Difference between the old and new pension scheme
The old pension scheme, also known as the Final Salary Pension Scheme, and the new pension scheme, also known as the Career Average Revalued Earnings (CARE) scheme, are two different types of pension schemes offered by employers in the UK. Here are the main differences between the two:
Old Pension Scheme (Final Salary Scheme):
- Benefits: The pension benefit is based on the employee's final salary at retirement, multiplied by a factor (usually 1/60th or 1/80th) to calculate the annual pension.
- Accrual rate: The pension benefit accrues at a fixed rate, usually 1/60th or 1/80th of final salary per year of service.
- Retirement age: The normal retirement age is usually 65, but can vary depending on the scheme rules.
- Indexation: The pension benefit is usually increased annually by a percentage (e.g., 3-5%) to keep pace with inflation.
- Death-in-service benefit: A lump sum or pension is paid to the beneficiary in the event of the member's death while still employed or in retirement.
New Pension Scheme (CARE Scheme):
- Benefits: The pension benefit is based on the average salary earned throughout the member's career, multiplied by a factor (usually 1/60th or 1/80th) to calculate the annual pension.

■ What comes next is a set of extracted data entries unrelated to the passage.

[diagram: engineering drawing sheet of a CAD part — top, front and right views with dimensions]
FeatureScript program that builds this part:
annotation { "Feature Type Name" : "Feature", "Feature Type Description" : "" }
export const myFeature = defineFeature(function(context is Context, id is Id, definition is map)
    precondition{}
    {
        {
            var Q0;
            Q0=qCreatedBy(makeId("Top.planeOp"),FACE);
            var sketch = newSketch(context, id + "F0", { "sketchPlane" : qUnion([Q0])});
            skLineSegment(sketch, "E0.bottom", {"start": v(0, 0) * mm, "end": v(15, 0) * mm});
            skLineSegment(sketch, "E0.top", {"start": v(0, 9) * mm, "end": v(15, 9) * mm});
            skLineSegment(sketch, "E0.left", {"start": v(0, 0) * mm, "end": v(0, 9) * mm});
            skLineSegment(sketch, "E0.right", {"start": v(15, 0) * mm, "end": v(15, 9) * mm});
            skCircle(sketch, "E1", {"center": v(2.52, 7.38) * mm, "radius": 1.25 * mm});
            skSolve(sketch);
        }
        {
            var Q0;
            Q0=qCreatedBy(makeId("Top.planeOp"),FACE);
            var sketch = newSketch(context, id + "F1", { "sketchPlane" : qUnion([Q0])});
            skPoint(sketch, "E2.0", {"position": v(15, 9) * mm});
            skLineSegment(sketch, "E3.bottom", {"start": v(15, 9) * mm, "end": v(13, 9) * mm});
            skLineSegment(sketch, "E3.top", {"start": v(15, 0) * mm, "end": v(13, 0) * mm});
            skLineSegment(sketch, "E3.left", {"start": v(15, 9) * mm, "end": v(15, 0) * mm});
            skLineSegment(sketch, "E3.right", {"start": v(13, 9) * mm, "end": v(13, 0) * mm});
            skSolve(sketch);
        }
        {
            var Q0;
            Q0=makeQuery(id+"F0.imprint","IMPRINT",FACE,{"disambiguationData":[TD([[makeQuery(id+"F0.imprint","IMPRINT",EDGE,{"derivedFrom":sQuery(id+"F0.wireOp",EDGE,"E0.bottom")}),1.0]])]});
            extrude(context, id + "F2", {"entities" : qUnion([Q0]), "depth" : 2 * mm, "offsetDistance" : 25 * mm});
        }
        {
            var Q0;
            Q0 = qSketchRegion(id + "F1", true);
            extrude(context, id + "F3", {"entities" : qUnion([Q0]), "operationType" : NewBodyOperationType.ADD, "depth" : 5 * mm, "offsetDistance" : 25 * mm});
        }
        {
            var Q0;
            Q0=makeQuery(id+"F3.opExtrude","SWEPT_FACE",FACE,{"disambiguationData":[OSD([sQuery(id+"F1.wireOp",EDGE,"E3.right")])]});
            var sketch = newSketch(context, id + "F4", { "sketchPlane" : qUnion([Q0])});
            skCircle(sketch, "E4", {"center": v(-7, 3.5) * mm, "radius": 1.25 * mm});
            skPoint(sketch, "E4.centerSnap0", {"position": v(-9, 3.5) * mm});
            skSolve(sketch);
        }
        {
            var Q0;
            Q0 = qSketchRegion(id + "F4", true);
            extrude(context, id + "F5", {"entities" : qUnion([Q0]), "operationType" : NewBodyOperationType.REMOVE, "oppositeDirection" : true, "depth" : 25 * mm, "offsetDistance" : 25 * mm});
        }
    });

- Accrual rate: The pension benefit accrues at a rate based on the member's average salary, usually 1/60th or 1/80th of average salary per year of service.
- Retirement age: The normal retirement age is usually 65, but can vary depending on the scheme rules.
- Indexation: The pension benefit is usually increased annually by a percentage (e.g., 3-5%) to keep pace with inflation.
- Death-in-service benefit: A lump sum or pension is paid to the beneficiary in the event of the member's death while still employed or in retirement.
Key differences:
- Accrual rate: The old scheme has a fixed accrual rate, while the new scheme has a variable accrual rate based on average salary.
- Benefits: The old scheme provides a higher pension benefit for longer-serving employees, while the new scheme provides a more consistent pension benefit for all employees.
- Indexation: Both schemes have indexation provisions, but the new scheme may have a more complex indexation formula.
- Retirement age: Both schemes have a normal retirement age of 65, but some employers may offer earlier retirement options.
It's essential to note that the old pension scheme is generally considered more generous than the new scheme, as it provides a higher pension benefit for longer-serving employees. However, the new scheme is designed to be more sustainable and equitable for all employees, regardless of their length of service.